GOAL :: Copy every line of the records below word for word, leaving out the pictures.

RECORDS SHOWN ::
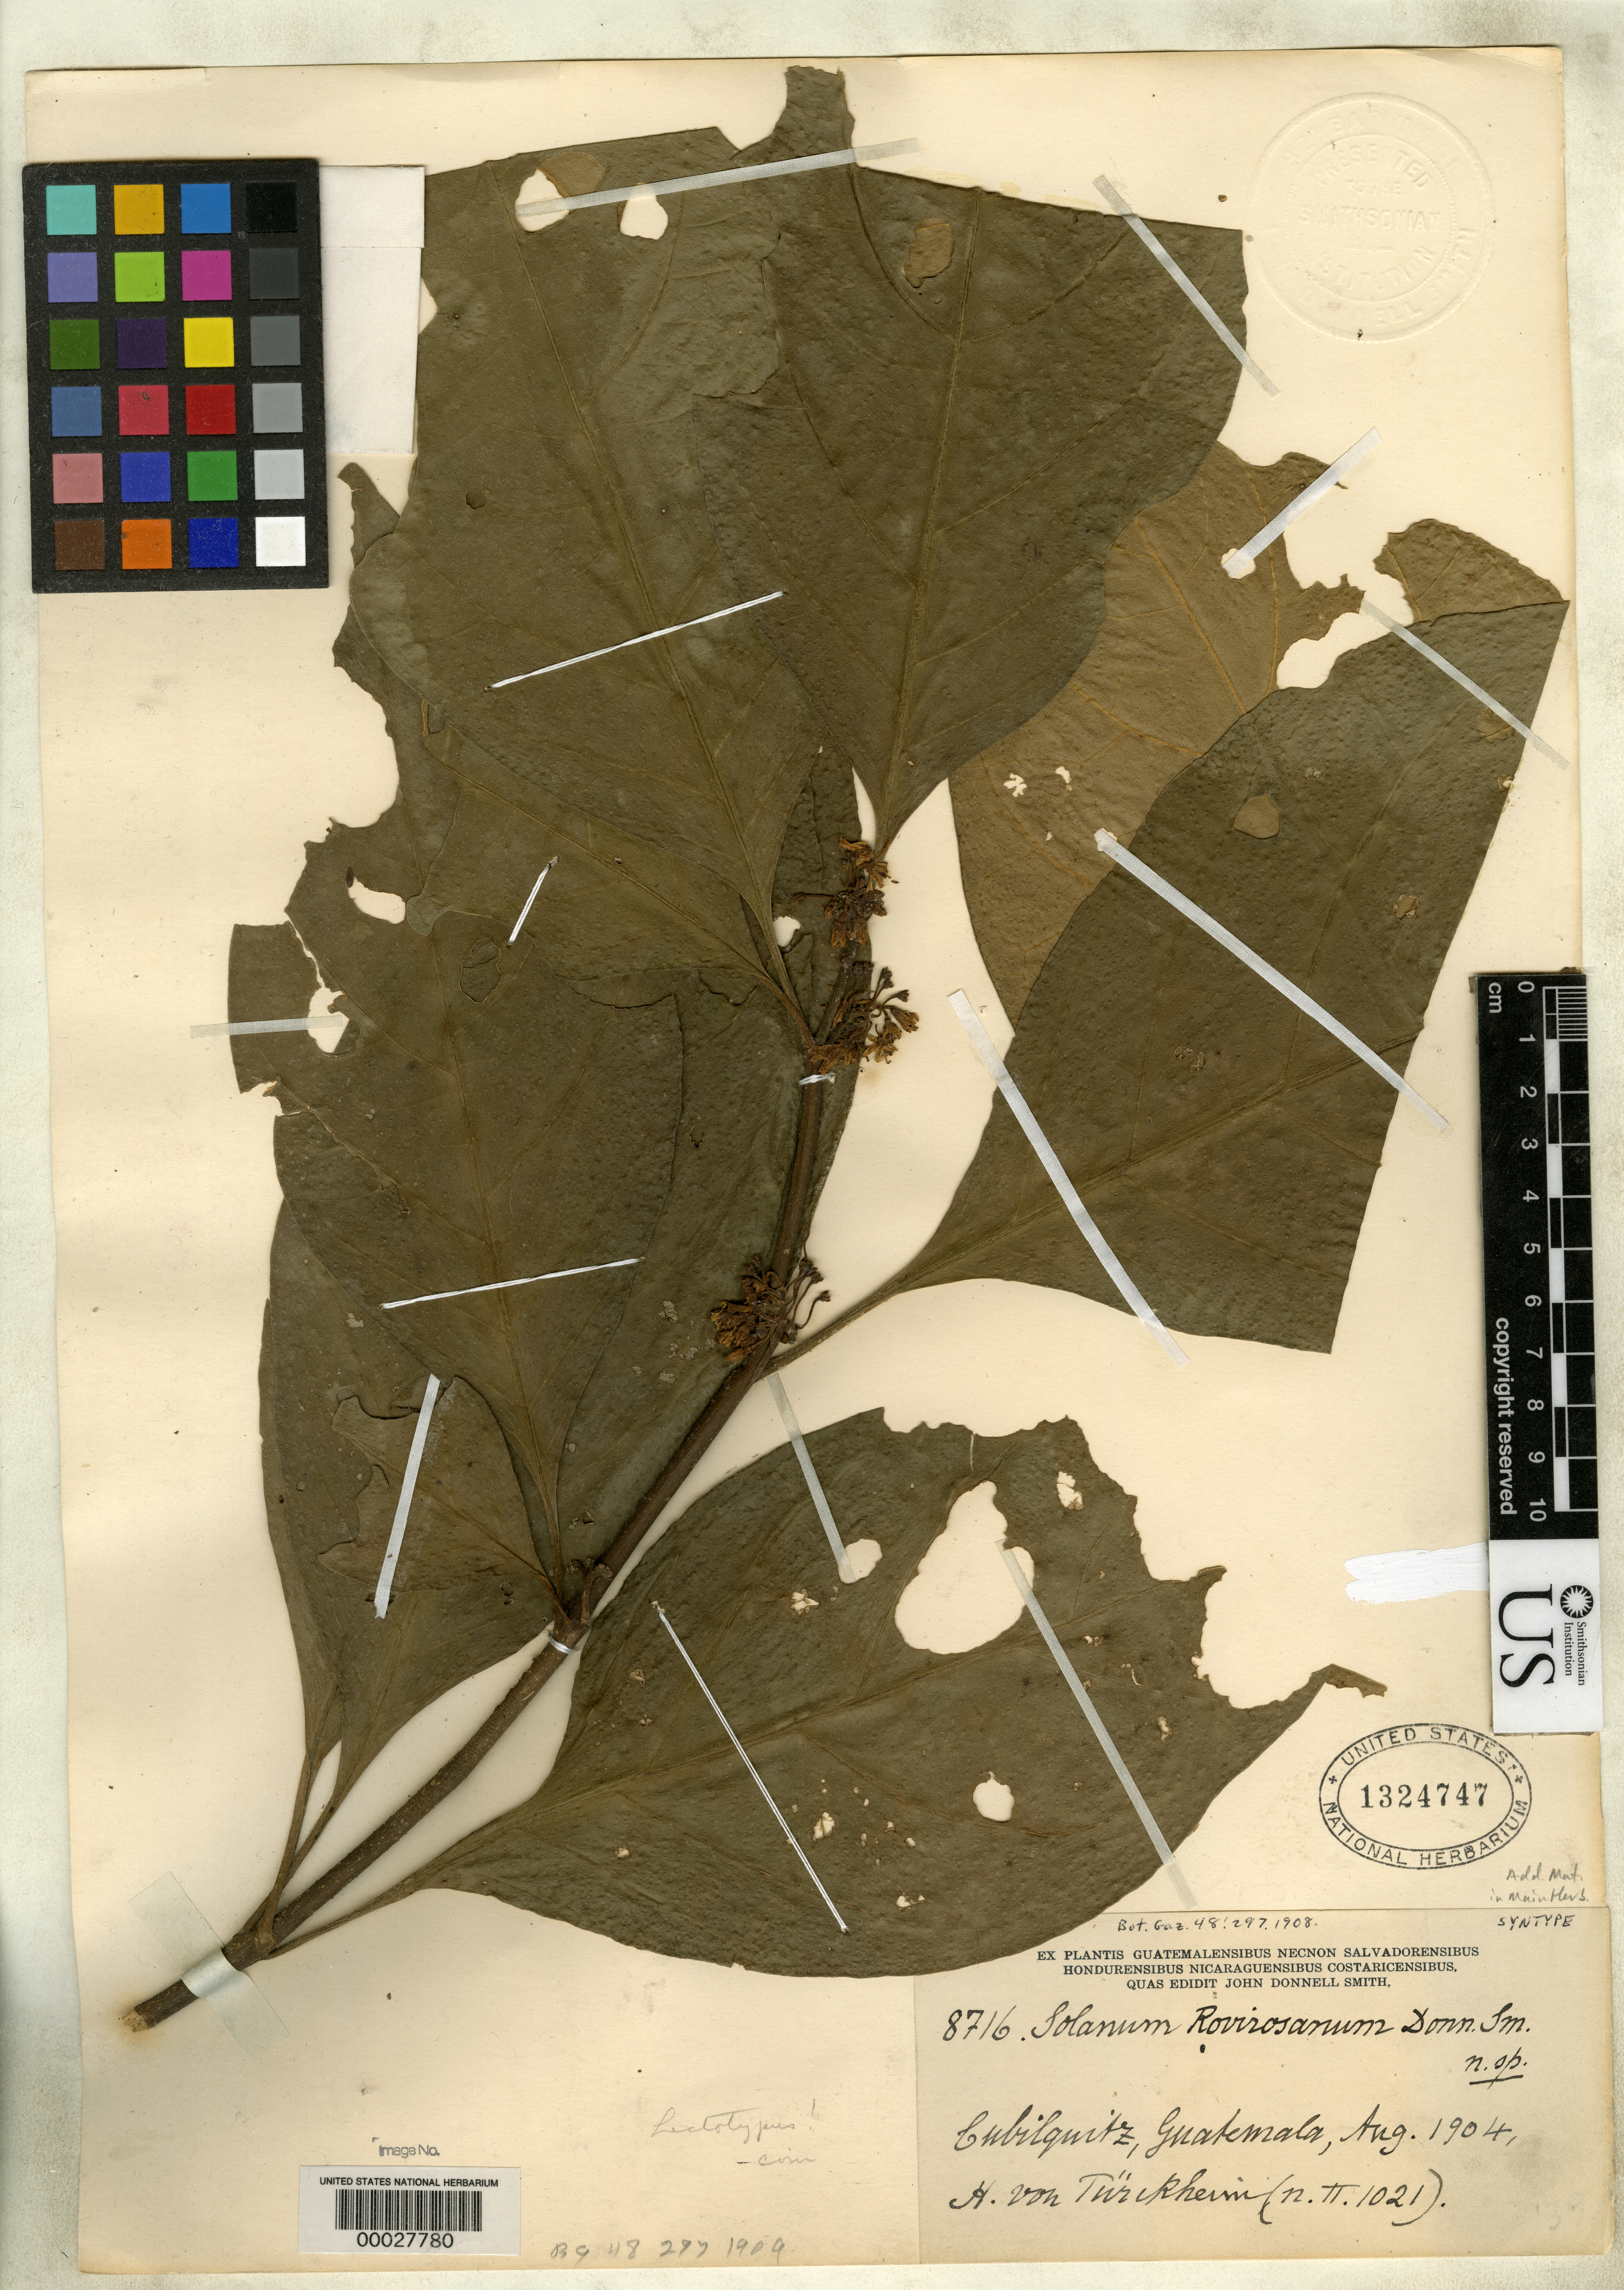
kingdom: Plantae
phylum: Tracheophyta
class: Magnoliopsida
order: Solanales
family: Solanaceae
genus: Solanum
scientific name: Solanum rovirosanum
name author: Donn. Sm.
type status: Isolectotype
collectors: H. von Türckheim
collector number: II 1021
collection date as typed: Aug 1904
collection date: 1904-08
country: Guatemala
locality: Cubilquitz.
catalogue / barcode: US 1324747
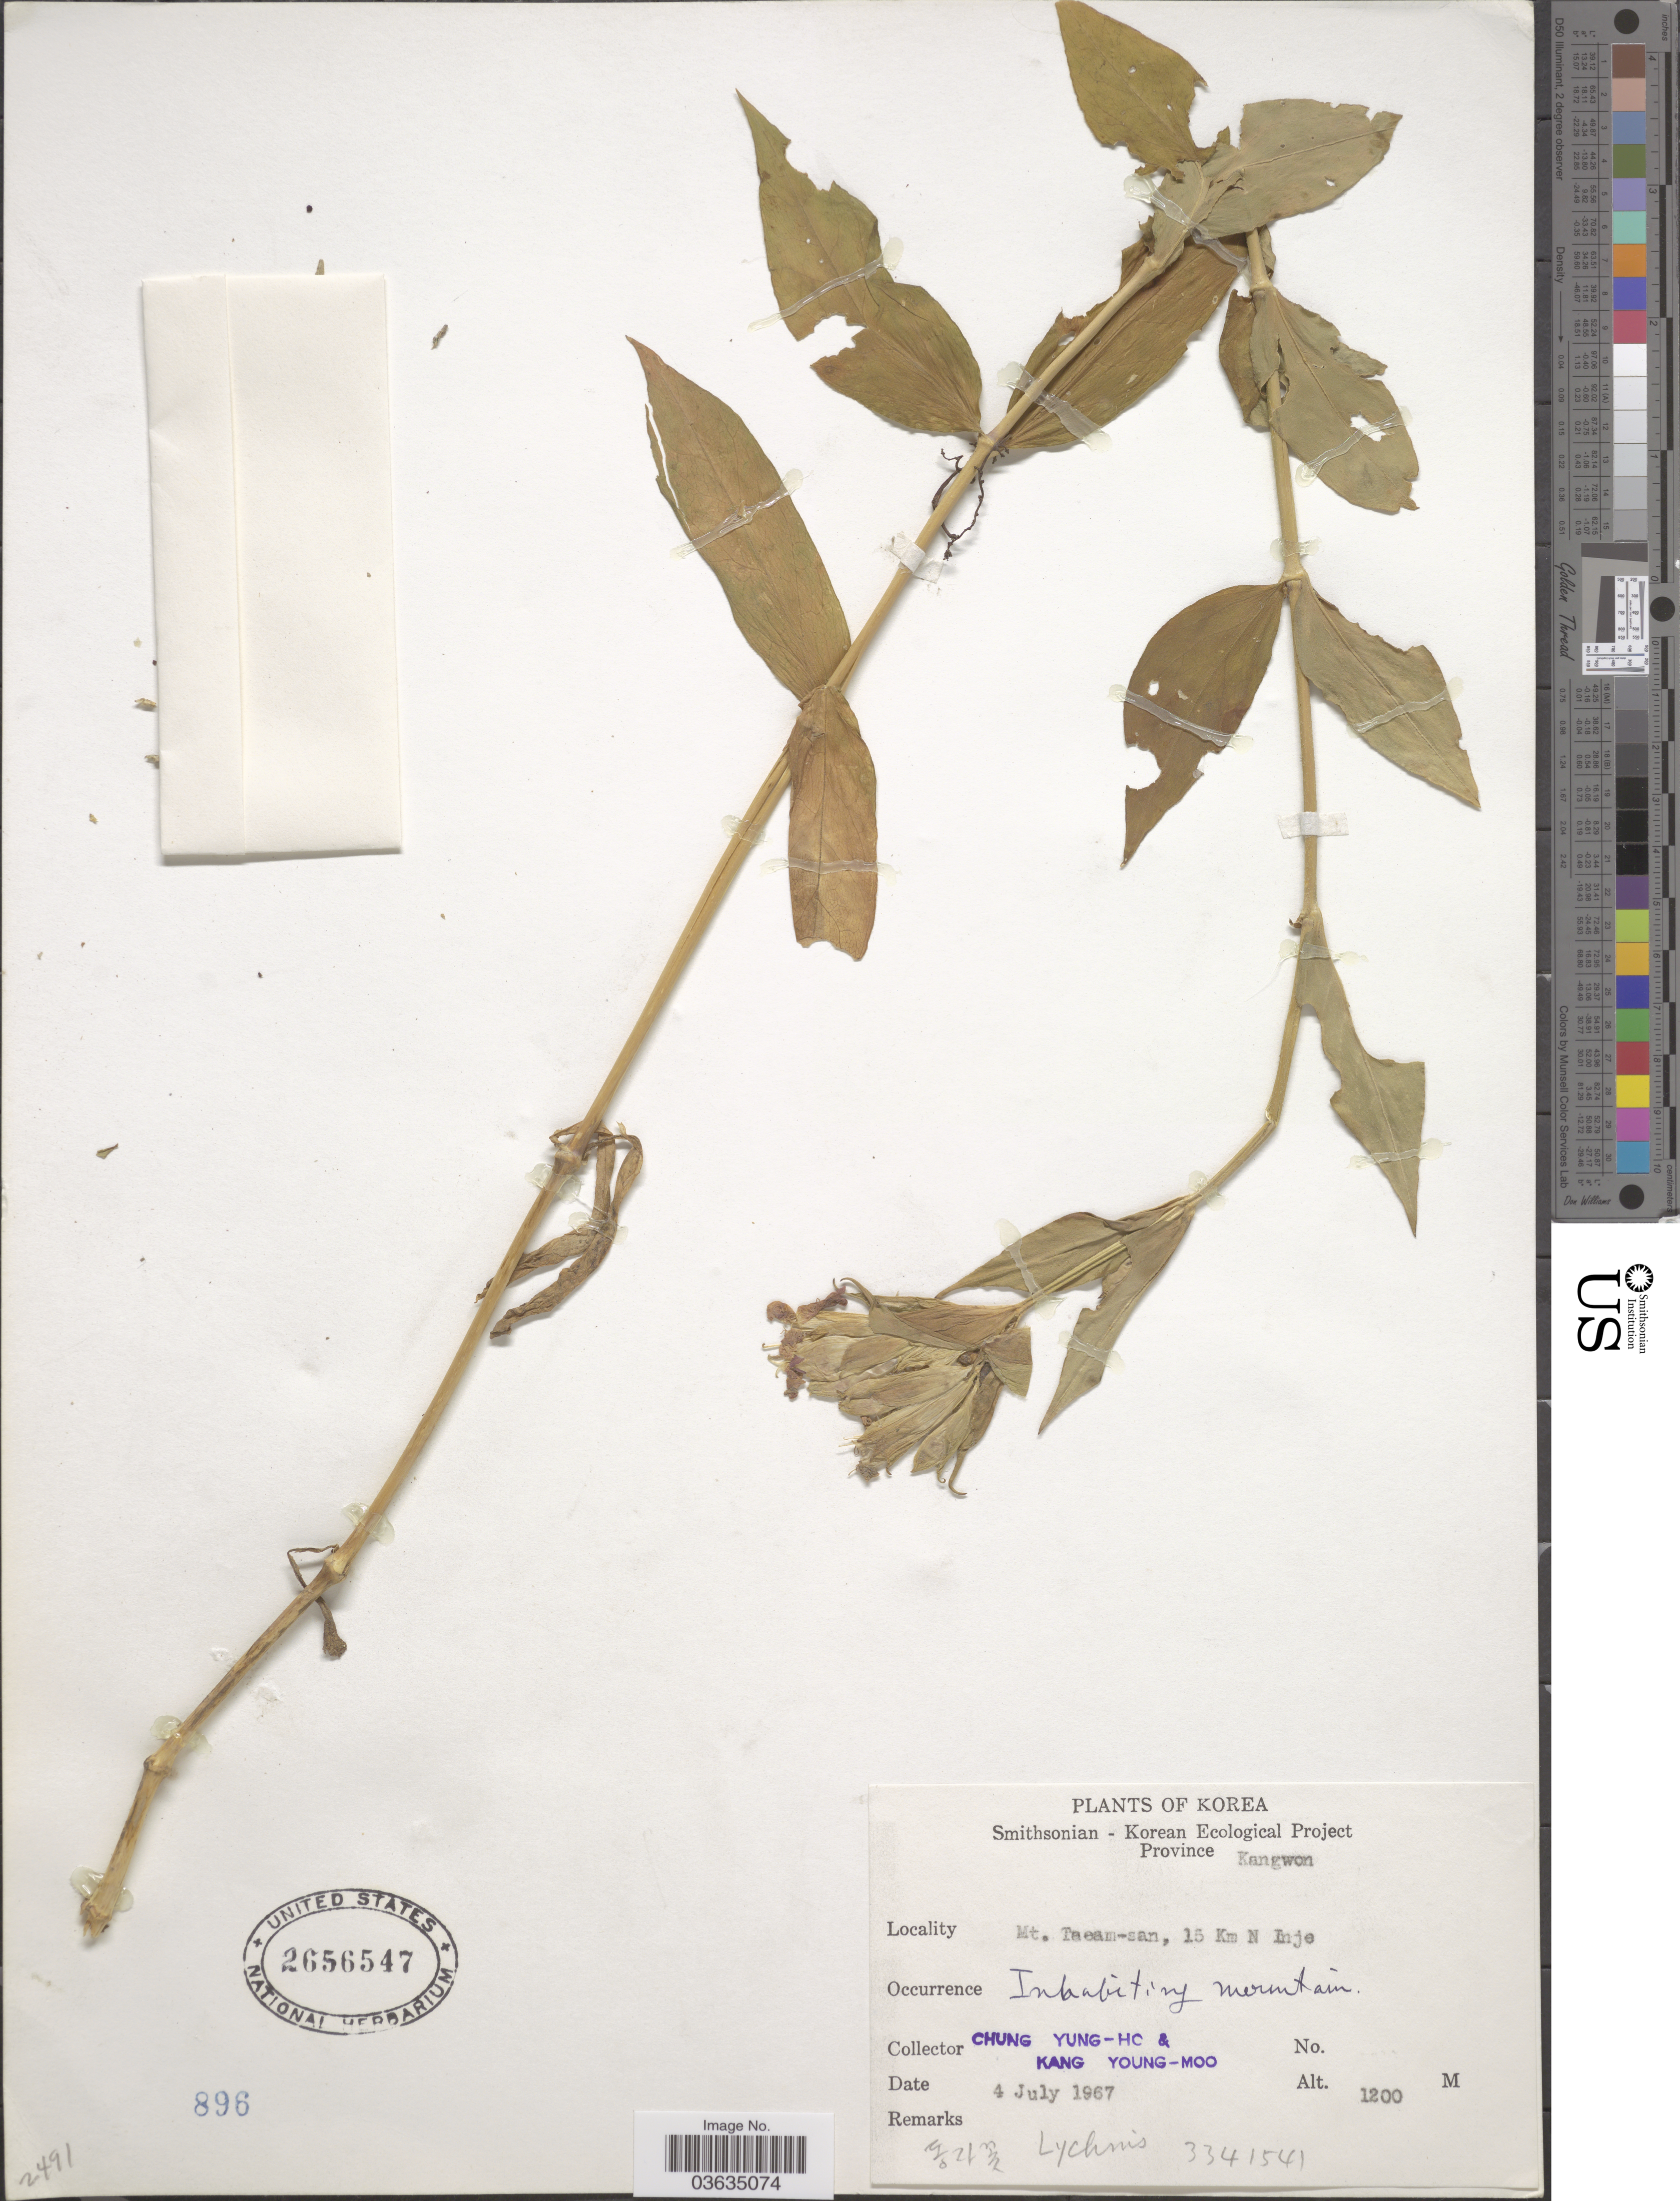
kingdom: Plantae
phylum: Tracheophyta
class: Magnoliopsida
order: Caryophyllales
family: Caryophyllaceae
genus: Silene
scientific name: Silene sp.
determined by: Strong, Mark T., (BOT), Smithsonian Institution - National Museum of Natural History (UNITED STATES)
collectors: C. Yung-Ho & K. Young-Moo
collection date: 1967-07-04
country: North Korea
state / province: Kangwon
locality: Mt. Taeam-san, 15 Km N Inje.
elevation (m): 1200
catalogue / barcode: US 2656547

EXPECTED ANSWER ::
kingdom: Plantae
phylum: Tracheophyta
class: Magnoliopsida
order: Solanales
family: Solanaceae
genus: Solanum
scientific name: Solanum rovirosanum
name author: Donn. Sm.
type status: Isolectotype
collectors: H. von Türckheim
collector number: II 1021
collection date as typed: Aug 1904
collection date: 1904-08
country: Guatemala
locality: Cubilquitz.
catalogue / barcode: US 1324747
kingdom: Plantae
phylum: Tracheophyta
class: Magnoliopsida
order: Caryophyllales
family: Caryophyllaceae
genus: Silene
scientific name: Silene sp.
determined by: Strong, Mark T., (BOT), Smithsonian Institution - National Museum of Natural History (UNITED STATES)
collectors: C. Yung-Ho & K. Young-Moo
collection date: 1967-07-04
country: North Korea
state / province: Kangwon
locality: Mt. Taeam-san, 15 Km N Inje.
elevation (m): 1200
catalogue / barcode: US 2656547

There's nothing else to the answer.